Since 2003, WDCC has been providing long-term preservation of data and metadata for the climate science community, including an optional DataCite DOI data publication. Since then, it has continuously reviewed, evolved, and consolidated the established procedures to ensure that the archived data remain findable and accessible.
The WDCC has implemented a standardised preservation approach upon all digital assets which it accepts for archival. This means that all archived data have the same preservation level, irrespective of e.g. the size, format or sensitivity of the data. WDCC preserves non-proprietary file formats which are well-established in the climate science community. WDCC strongly recommends the usage of NetCDF or WMO GRIB, both are non-proprietary, open, and international community standard formats. NetCDF is not just a file format but also a set of open software libraries designed for storing, accessing, and sharing scientific data in a backward-compatible manner. The NetCDF libraries provide a platform-independent and self-describing way to store data. In exceptional cases, WDCC also accepts non-preferred file formats, provided they are non-proprietary. It is, however, mandatory that the data objects are additionally provided and archived in an open source format. Before the data are archived in the WDCC, all file formats are checked by the curators as part of the WDCC quality assurance.
Once data files (netCDF or GRIB) are archived in the WDCC, they are not altered or modified in any way, ensuring the preservation and integrity of the archived data. This also means that the WDCC preserves the data in the formats in which they were originally submitted by the data provider and that there is no format migration.
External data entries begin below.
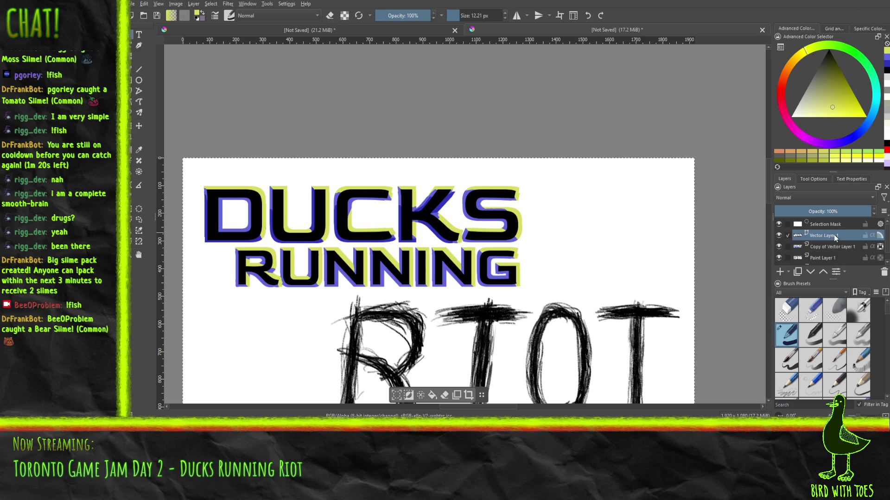
# Duplicate Vector Layer 1, mix a gold-orange colour, and shade the D's top-left edge with it
pyautogui.click(797, 273)
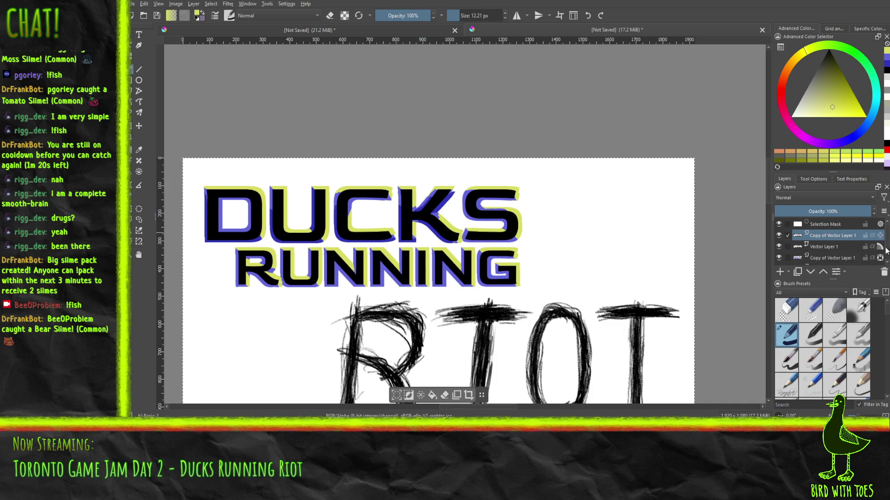
pyautogui.click(781, 99)
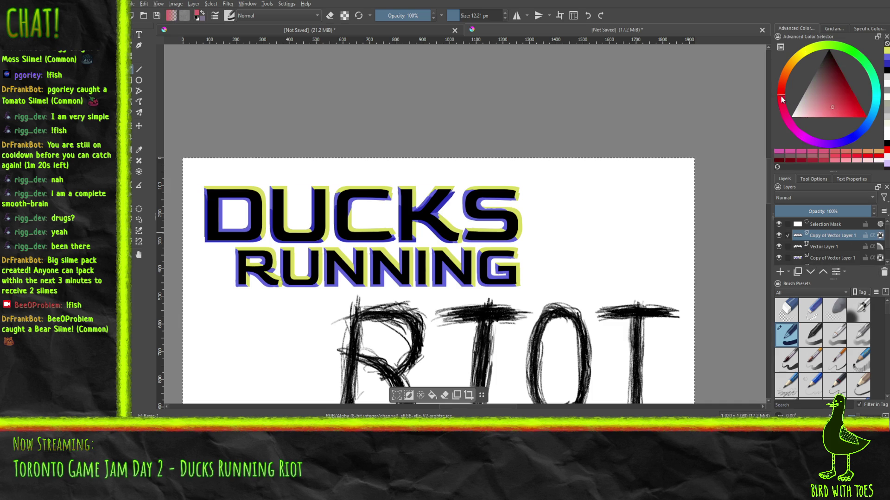
pyautogui.click(845, 97)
The WDCC curators, however, may modify the metadata associated with the archived data files whenever deemed necessary. Such metadata comprise the metadata that describe the archived data on the respective WDCC landing page (both human- and machine readable), and in the case of DataCite data publications, the DataCite metadata.
In case that a data provider withdraws its data after the publication or in the extremely unlikely event of data damage in the archive that cannot be recovered, the landing page of the data object will still be preserved. However, the WDCC curator will mark the metadata objects as withdrawn or inaccessible.